I recognise this will be hard for many to accept because of George Bell’s ministry and reputation. But when faced with allegations of abusive behaviour we cannot ignore it or pretend it did not occur. There will be those who will be unsatisfied with the above process, desiring a decision to have been taken on a criminal test of beyond reasonable doubt. This was of course not possible due to George Bell having been long deceased. In any event it is entirely possible for someone who is found not to be guilty in a criminal trial to be found to have acted wrongfully in a civil claim.
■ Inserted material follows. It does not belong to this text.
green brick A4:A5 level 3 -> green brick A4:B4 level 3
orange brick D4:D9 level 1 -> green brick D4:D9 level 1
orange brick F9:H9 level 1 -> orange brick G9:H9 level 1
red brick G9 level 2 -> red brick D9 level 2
The language of legal tests has become the focus of much of the debate. In doing so it masks the genuine suffering and damage done to an individual in this case, compounded by the Church’s own failures to respond adequately to a claim of serious sexual abuse.
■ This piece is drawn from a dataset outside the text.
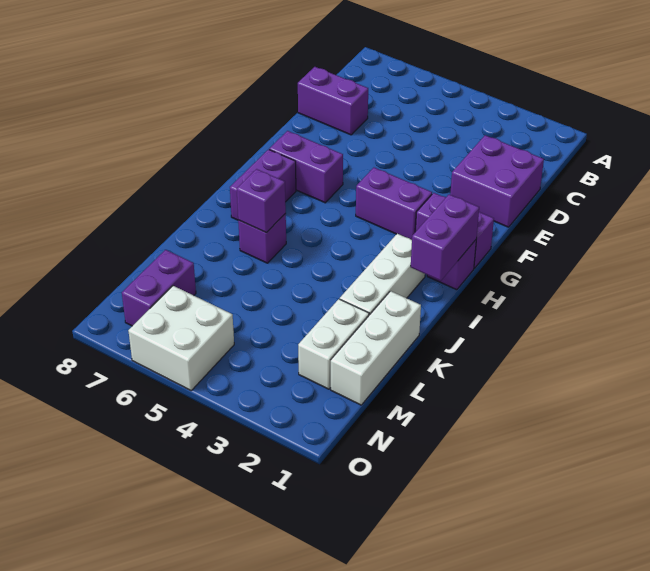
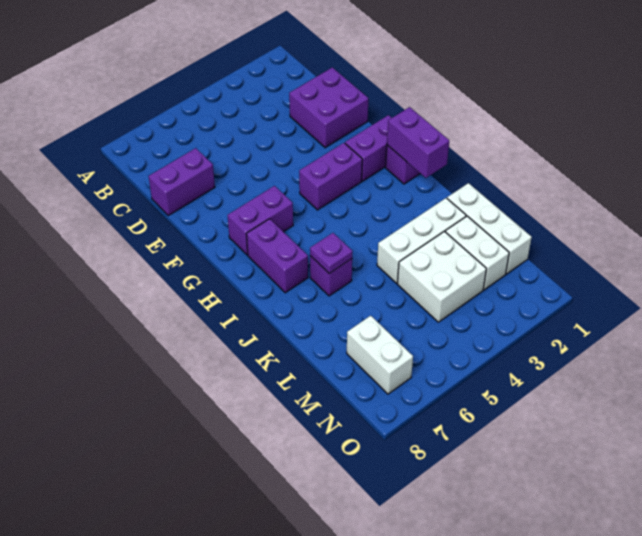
white brick I2:K2 level 1 -> white brick K2:K4 level 1
purple brick J6 level 2 -> purple plate J6 level 2
purple brick M7:N7 level 1 -> white brick M7:N7 level 1
white brick N5:O6 level 1 -> white brick L3:M4 level 1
The question as whether we were right to publish the name of George Bell has also been raised. By doing so the Church has been accused of destroying the reputation of one of its heroes. Had we not done so we would have been accused of a “cover up” and placing the reputation of one of our great bishops ahead of fairness to survivors.

It would be an understatement to say that the Church of England has not handled safeguarding cases well in past decades. Over the past five years we have begun to make changes to our policies and procedures to address that. One of our guiding principles has been a step change in our commitment to openness. This has been evidenced in the publication of reports and establishment of independent reviews wherever possible over the past five years.

Every case will require consideration on its own context. In this case the commitment to openness, combined with the decision to settle the claim on the evidence ahead of a civil court case, led to a decision to publish.

Since the exchange in the House of Lords the survivor has taken the brave decision to speak out for herself. This will have been very hard to do. Reading her own words only adds to my conviction that the church was right to make a settlement in this matter, and right to make this known as was done.

The Bishop of Chichester has apologised on behalf of the Church to the individual concerned. I would add my own voice to that apology particularly if any of my recent comments have been interpreted as in anyway minimising or undermining her claims.”

Today’s statement also includes the following links:

Original statement on Bishop George Bell, October 2015

Points on a complex case – Diocese of Chichester blog on Bishop George Bell, January 2016.

Cite this article as: David Pocklington, "Statement from Bishop Paul Butler on George Bell" in Law & Religion UK, 8 February 2016,

One thought on “Statement from Bishop Paul Butler on George Bell

  1. I think that we are approaching the position where organised religion is able to admit that its clergy are no better and probably no worse than the general population in the matter of child abuse. Indeed the Catholic Church said as much some time ago. Clergy have had, before this acceptance of reality came about, possibly more opportunity than many in the population for this betrayal of the trust of children (and their parents). Now the decision to join the clergy has always been described as a vocation – in Anglo-Saxon language a “calling”. Presumably this implies a “call” from the deity. So are we now to believe that the deity is no better at judging the character of a person than, say, a man or woman on the Clapham omnibus?